Dive Brief:
- Dickies has released a collection designed in collaboration with professional skateboarder Guy Mariano, according to a Tuesday press release shared with Fashion Dive.
- The seven-piece line is inspired by “California skateboarding in the 90s,” per the release, and features three tops, three bottoms and a three-quarter zip anorak. Prices range from $34.99 to $89.99, and the collection is available at core skate shops in North America, the brand’s e-commerce site and international markets Europe, Asia and Australia, per a Dickies spokesperson.
- VF Corp.-owned workwear brand Dickies has released several high-profile collabs recently, including ongoing partnerships with VF-owned Supreme, a 2022 gold-embellished Gucci capsule, and a 2023 collaboration with CFDA-award winning designer Willy Chavarria.
Dive Insight:
Dickies has had a presence in the skateboard community since the 1990s, Joe Monteleone, global brand manager and team manager of Dickies skateboarding, said in an email. He said that at the time the company saw “a strong spike in popularity” of its apparel “being worn as streetstyle among skaters.”

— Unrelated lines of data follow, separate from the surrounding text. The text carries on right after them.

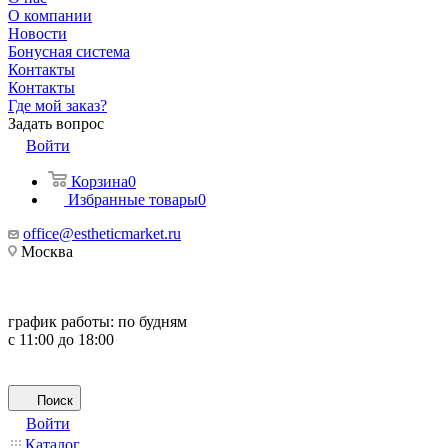
О компании
Новости
Бонусная система
Контакты
Контакты
Где мой заказ?
Задать вопрос
Войти
Корзина
0
Избранные товары
0
office@estheticmarket.ru
Москва
график работы:
по будням
с 11:00 до 18:00
Поиск
Войти
Каталог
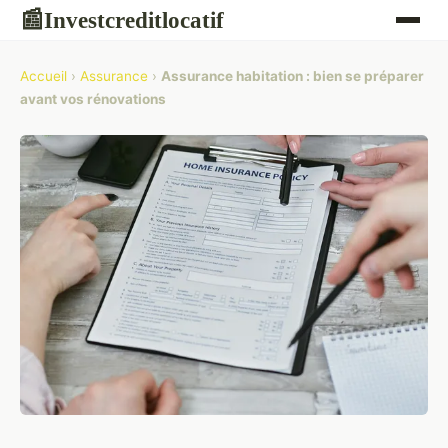
Investcreditlocatif
📰
Accueil
›
Assurance
›
Assurance habitation : bien se préparer
avant vos rénovations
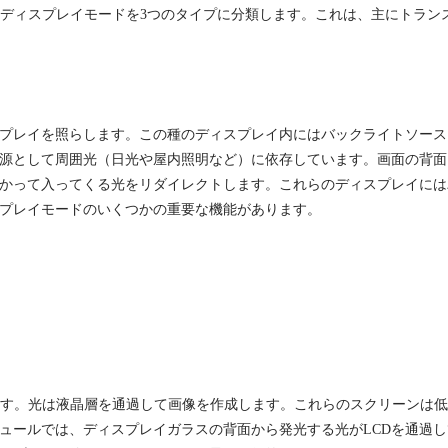
Dディスプレイモードを3つのタイプに分類します。これは、主にトラ
プレイを照らします。この種のディスプレイ内にはバックライトソース
光源として周囲光（日光や屋内照明など）に依存しています。画面の背
かって入ってくる光をリダイレクトします。これらのディスプレイには
スプレイモードのいくつかの重要な機能があります。
す。光は液晶層を通過して画像を作成します。これらのスクリーンは低
ュールでは、ディスプレイガラスの背面から発光する光がLCDを通過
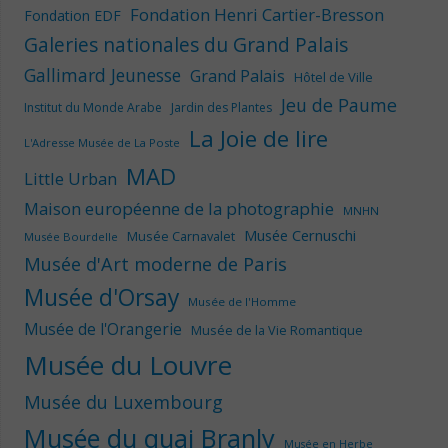
Fondation Henri Cartier-Bresson
Fondation EDF
Galeries nationales du Grand Palais
Gallimard Jeunesse
Grand Palais
Hôtel de Ville
Jeu de Paume
Institut du Monde Arabe
Jardin des Plantes
La Joie de lire
L'Adresse Musée de La Poste
MAD
Little Urban
Maison européenne de la photographie
MNHN
Musée Cernuschi
Musée Carnavalet
Musée Bourdelle
Musée d'Art moderne de Paris
Musée d'Orsay
Musée de l'Homme
Musée de l'Orangerie
Musée de la Vie Romantique
Musée du Louvre
Musée du Luxembourg
Musée du quai Branly
Musée en Herbe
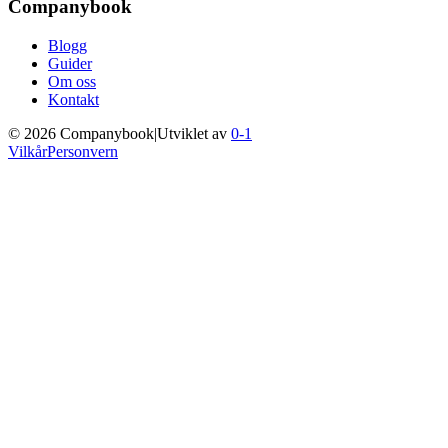
Companybook
Blogg
Guider
Om oss
Kontakt
©
2026
Companybook
|
Utviklet av
0-1
Vilkår
Personvern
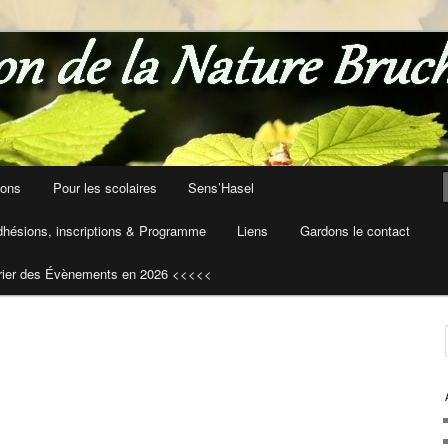
ions
Pour les scolaires
Sens’Hasel
hésions, inscriptions & Programme
Liens
Gardons le contact
rier des Évènements en 2026 <<<<<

“In 2012, Dickies deepened its investment in the skate community by launching the brand's first ever Skate Team,” Monteleone said, adding that the brand launched its first skateboarding product line in 2021.
That collection, Monteleone said, was designed “by skaters for skaters” in a collaboration with skateboarder Jamie Foy.
For this new collection, Mariano wanted “to expand the brand’s skate style offerings” with a line “designed for both skaters and streetwear enthusiasts alike.”
“Dickies has been an iconic brand for skateboarders for decades and has since built one of the most versatile and respected skate teams,” Mariano said in the release. “It's a full-circle moment for me to design my own signature collection with such a legacy brand. My goal with this collaboration was to honor the style and feel I experienced skateboarding in the 90s while remaining true to Dickies' brand identity.”
VF has been experiencing some recent challenges with its brand roster, which also includes Vans, Timberland and The North Face. In its February third quarter earnings report, the company noted that Dickies revenues fell 16% year over year, while Vans revenues dropped almost 30% for the same period. Timberland and The North Face also saw double-digit declines, and overall company revenue fell 16% to $3 billion.
In response to the earnings declines, VF said it was initiating a “strategic review of the brand assets within its portfolio” with its board of directors “to ensure the company owns the brands that it believes create the greatest long-term value.”
Dickies might be one of the brands on the table, David Swartz, senior equity analyst for Morningstar Research Services, wrote in an analyst note on earnings at the time.
“We do not think VF will sell The North Face or Vans as they are in attractive categories and have strong international and direct-to-consumer potential,” Swartz said. “However, it may sell Dickies, which is in the unattractive work category or Timberland, which is in the more dynamic outdoor category but has not kept pace with The North Face in becoming a lifestyle brand.”
Following the earnings, S&P Global Ratings analysts downgraded their issuer credit rating for VF to “BBB-” from “BBB,” and updated their outlook to negative. While S&P analysts Amanda O’Neill and Sarah Wyeth said at the time that “VF’s financial policies and actions show commitment to investment-grade ratings,” they also added that “VF will have to sell sizeable brands to meaningfully reduce leverage in the near term.”